(Saved data entries)
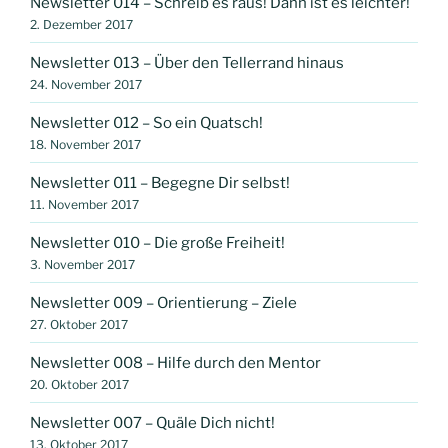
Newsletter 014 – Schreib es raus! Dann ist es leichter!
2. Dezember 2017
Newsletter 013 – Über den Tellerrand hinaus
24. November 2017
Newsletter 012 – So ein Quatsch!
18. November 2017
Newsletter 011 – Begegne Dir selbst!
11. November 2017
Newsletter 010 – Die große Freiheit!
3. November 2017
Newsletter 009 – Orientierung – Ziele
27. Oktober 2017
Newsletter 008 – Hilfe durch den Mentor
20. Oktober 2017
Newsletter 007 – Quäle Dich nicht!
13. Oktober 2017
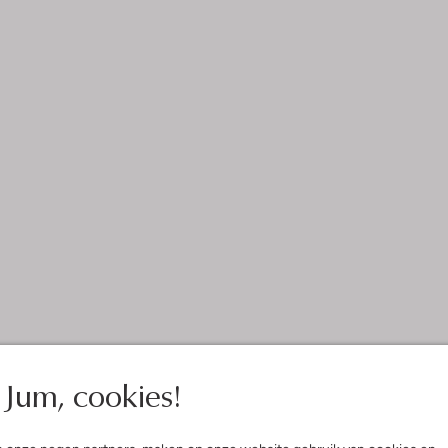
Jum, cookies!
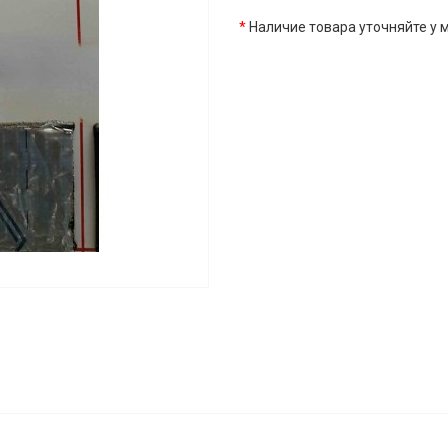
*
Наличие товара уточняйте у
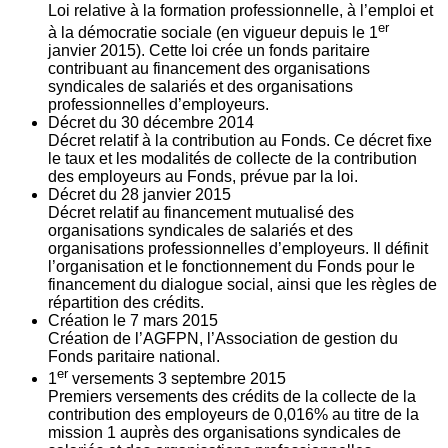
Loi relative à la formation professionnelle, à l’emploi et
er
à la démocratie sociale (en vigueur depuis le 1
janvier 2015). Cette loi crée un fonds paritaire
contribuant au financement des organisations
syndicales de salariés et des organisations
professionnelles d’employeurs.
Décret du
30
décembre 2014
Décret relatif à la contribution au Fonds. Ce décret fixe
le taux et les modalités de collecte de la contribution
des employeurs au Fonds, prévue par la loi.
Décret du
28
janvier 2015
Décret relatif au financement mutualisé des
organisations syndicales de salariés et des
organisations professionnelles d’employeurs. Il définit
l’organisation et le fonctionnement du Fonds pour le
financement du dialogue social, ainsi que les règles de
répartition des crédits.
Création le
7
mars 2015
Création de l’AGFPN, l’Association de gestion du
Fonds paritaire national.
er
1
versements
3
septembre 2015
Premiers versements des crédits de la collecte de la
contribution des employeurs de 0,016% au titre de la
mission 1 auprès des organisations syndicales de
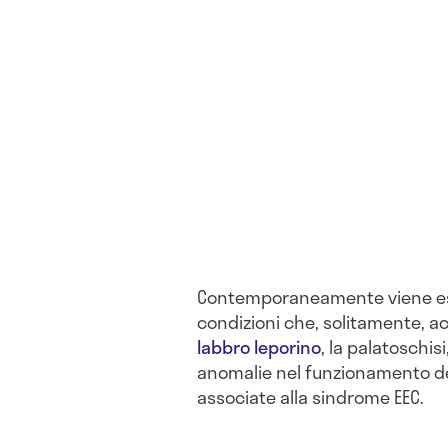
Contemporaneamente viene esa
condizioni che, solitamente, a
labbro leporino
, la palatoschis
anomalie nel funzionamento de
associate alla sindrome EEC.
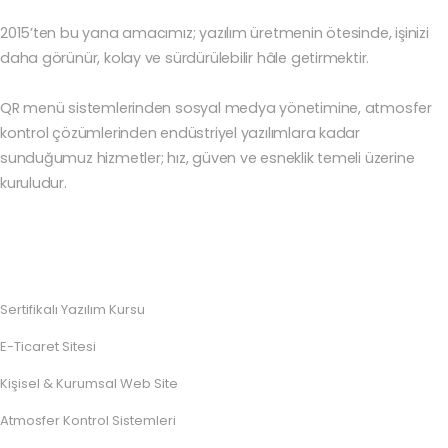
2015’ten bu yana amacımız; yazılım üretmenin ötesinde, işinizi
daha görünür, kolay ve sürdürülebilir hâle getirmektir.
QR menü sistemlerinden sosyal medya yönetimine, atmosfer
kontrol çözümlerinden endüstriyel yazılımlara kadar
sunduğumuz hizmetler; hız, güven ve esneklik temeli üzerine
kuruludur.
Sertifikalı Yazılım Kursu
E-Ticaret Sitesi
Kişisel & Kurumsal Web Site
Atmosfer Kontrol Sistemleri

▸ **Required action**
Reproduce every line of text in the material above, character for character. Leave the pictures out of your answer.

▸ **Response box**
Newsletter 014 – Schreib es raus! Dann ist es leichter!
2. Dezember 2017
Newsletter 013 – Über den Tellerrand hinaus
24. November 2017
Newsletter 012 – So ein Quatsch!
18. November 2017
Newsletter 011 – Begegne Dir selbst!
11. November 2017
Newsletter 010 – Die große Freiheit!
3. November 2017
Newsletter 009 – Orientierung – Ziele
27. Oktober 2017
Newsletter 008 – Hilfe durch den Mentor
20. Oktober 2017
Newsletter 007 – Quäle Dich nicht!
13. Oktober 2017
Jum, cookies!
*
Наличие товара уточняйте у
Loi relative à la formation professionnelle, à l’emploi et
er
à la démocratie sociale (en vigueur depuis le 1
janvier 2015). Cette loi crée un fonds paritaire
contribuant au financement des organisations
syndicales de salariés et des organisations
professionnelles d’employeurs.
Décret du
30
décembre 2014
Décret relatif à la contribution au Fonds. Ce décret fixe
le taux et les modalités de collecte de la contribution
des employeurs au Fonds, prévue par la loi.
Décret du
28
janvier 2015
Décret relatif au financement mutualisé des
organisations syndicales de salariés et des
organisations professionnelles d’employeurs. Il définit
l’organisation et le fonctionnement du Fonds pour le
financement du dialogue social, ainsi que les règles de
répartition des crédits.
Création le
7
mars 2015
Création de l’AGFPN, l’Association de gestion du
Fonds paritaire national.
er
1
versements
3
septembre 2015
Premiers versements des crédits de la collecte de la
contribution des employeurs de 0,016% au titre de la
mission 1 auprès des organisations syndicales de
Contemporaneamente viene esa
condizioni che, solitamente, a
labbro leporino
, la palatoschis
anomalie nel funzionamento de
associate alla sindrome EEC.
2015’ten bu yana amacımız; yazılım üretmenin ötesinde, işinizi
daha görünür, kolay ve sürdürülebilir hâle getirmektir.
QR menü sistemlerinden sosyal medya yönetimine, atmosfer
kontrol çözümlerinden endüstriyel yazılımlara kadar
sunduğumuz hizmetler; hız, güven ve esneklik temeli üzerine
kuruludur.
Sertifikalı Yazılım Kursu
E-Ticaret Sitesi
Kişisel & Kurumsal Web Site
Atmosfer Kontrol Sistemleri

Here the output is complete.